Une fresque d’une force implacable

CRITIQUE · Impressionnant, le «Nicolas de Flüe» vu par Arthur Honneger et Denis de Rougemont.

Le Choeur de l’Université et des Jeunesses musicales, l’Accroche-Choeur, le Choeur céleste, le Choeur de l’Ecole cantonale de degré diplôme et l’Orchestre d’harmonie de Fribourg, tout ce monde était réuni sous la baguette de Jean-Claude Fasel pour interpréter, vendredi soir à l’église du Collège Saint-Michel, une légende dramatique en trois tableaux d’Arthur Honneger et Denis de Rougemont, Nicolas de Flüe: un grand spectacle musical créé pour l’expo nationale de 1939, et qui reste d’une force implacable.

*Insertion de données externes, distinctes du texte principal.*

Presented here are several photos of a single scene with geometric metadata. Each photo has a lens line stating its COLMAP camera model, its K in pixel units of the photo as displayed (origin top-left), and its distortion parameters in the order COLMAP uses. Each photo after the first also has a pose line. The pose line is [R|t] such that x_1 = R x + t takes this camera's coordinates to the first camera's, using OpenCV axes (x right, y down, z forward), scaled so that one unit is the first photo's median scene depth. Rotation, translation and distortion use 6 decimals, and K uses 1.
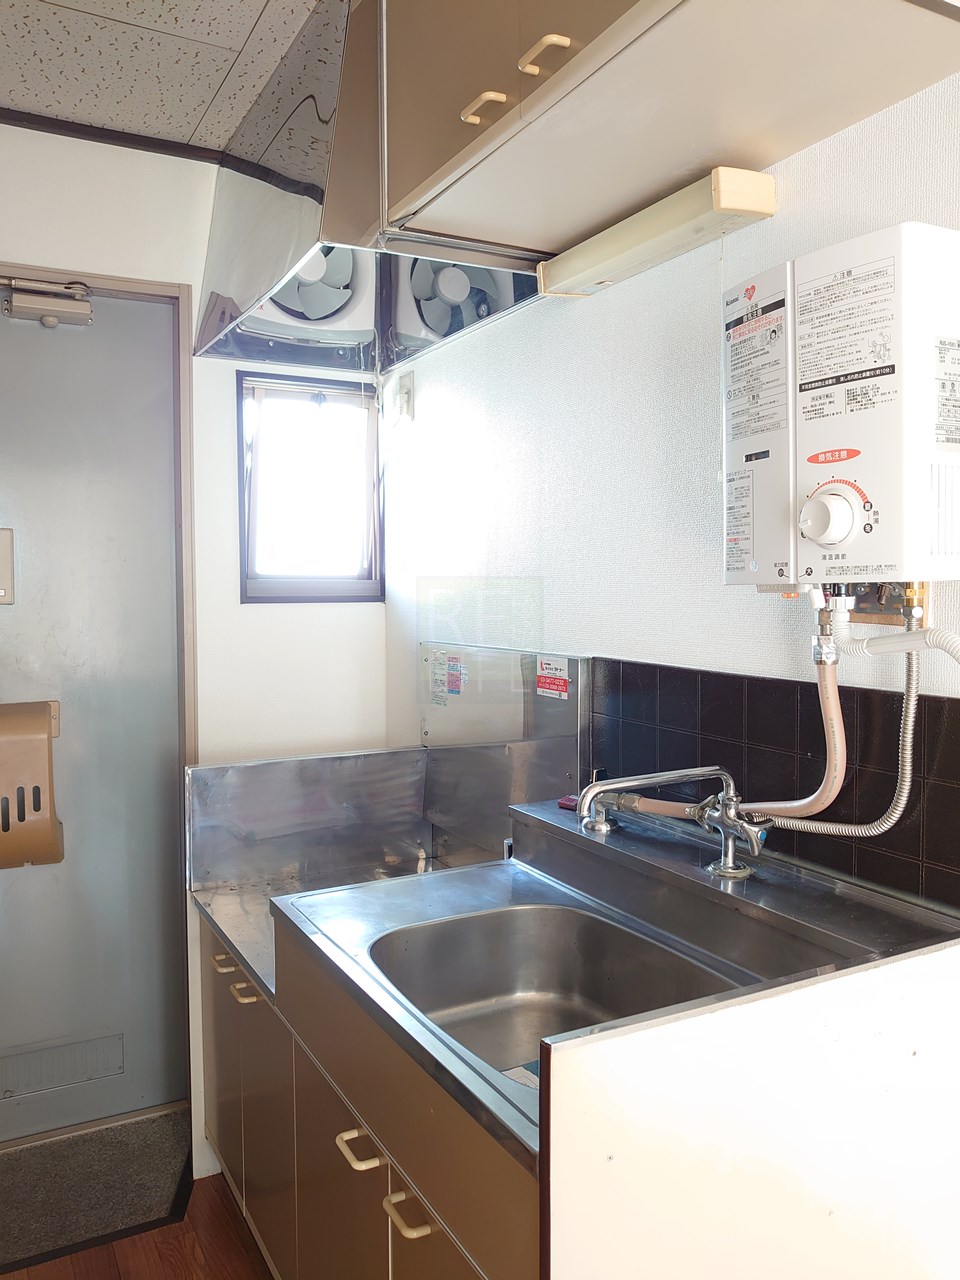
lens RADIAL K [[1037.4, 0, 480.0], [0, 1037.4, 640.0], [0, 0, 1]] dist [-0.083392, 0.090570]
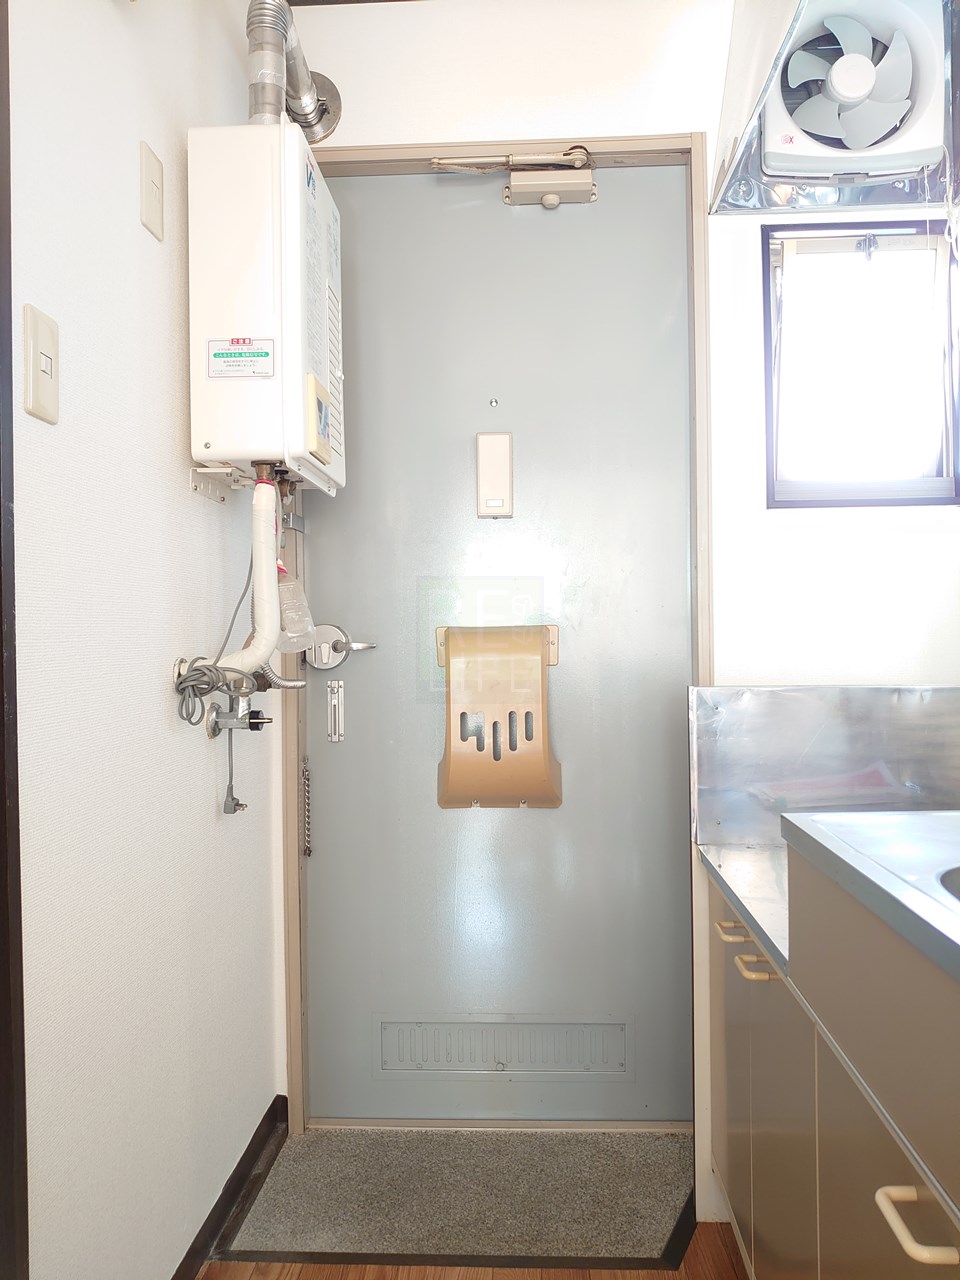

Il y a dans cette oeuvre un souffle épique et une violence qui laisse abasourdi. Le texte de Denis de Rougemont offre une démesure merveilleuse empruntée sans doute aux vies de saints médiévales, et le récitant (il n’y a pas de solistes) en donne une lecture fracassante: Eörs Kisfaludy est un acteur fantastique, il raconte la vie de Nicolas de Flue avec passion, il se déboutonne, il crie, chuchote, émeut et terrifie. On verra des princes arrogants, des mendiants magiciens, un paysage de rochers et de grottes, un ciel d’angoisse et de haine. Trompettes guerrières et tambours battant, voilà par exemple Nicolas de Flüe face à une troupe de Suisses aux bras noueux: solide comme un soldat de Hodler, la musique d’Honneger est tonitruante, la fanfare et les chanteurs dégagent une âpreté et une puissance que Jean-Claude Fasel mène avec jouissance à son maximum.

CELESTE ET BIENFAISANT

Heureusement, tout n’est pas du même tonneau dans cet oratorio, il y a aussi quelques moments calmes! Les couleurs chorales sont parfois bucoliques («au matin d’un jour d’été, sur l’alpage, les enfants de Nicolas courent à leur père en chantant»…), le souffle juvénile et transparent du choeur d’enfants est bienfaisant et le choeur céleste que l’on entend à la tribune est délicieux: c’est un choeur de femmes à trois voix, auquel Honneger réserve ses plus belles pages, qui sont aussi les plus difficiles. Un autre passage de l’oratorio retient l’attention, c’est la Marche des ambassadeurs que l’Orchestre d’harmonie joue seul. C’est splendide, à la fois populaire et savant. Les thèmes se mêlent habilement, Honneger décrit avec une belle ironie l’arrivée pompeuse des ambassades du roi de France ou du duc d’Autriche («petit troupeau des Suisses, te voilà bien gardé par le renard et par le loup!»).

Puis le grand spectacle se termine, comme on pouvait s’y attendre, par un final en feu d’artifice et en deux nuances, fort et encore plus fort.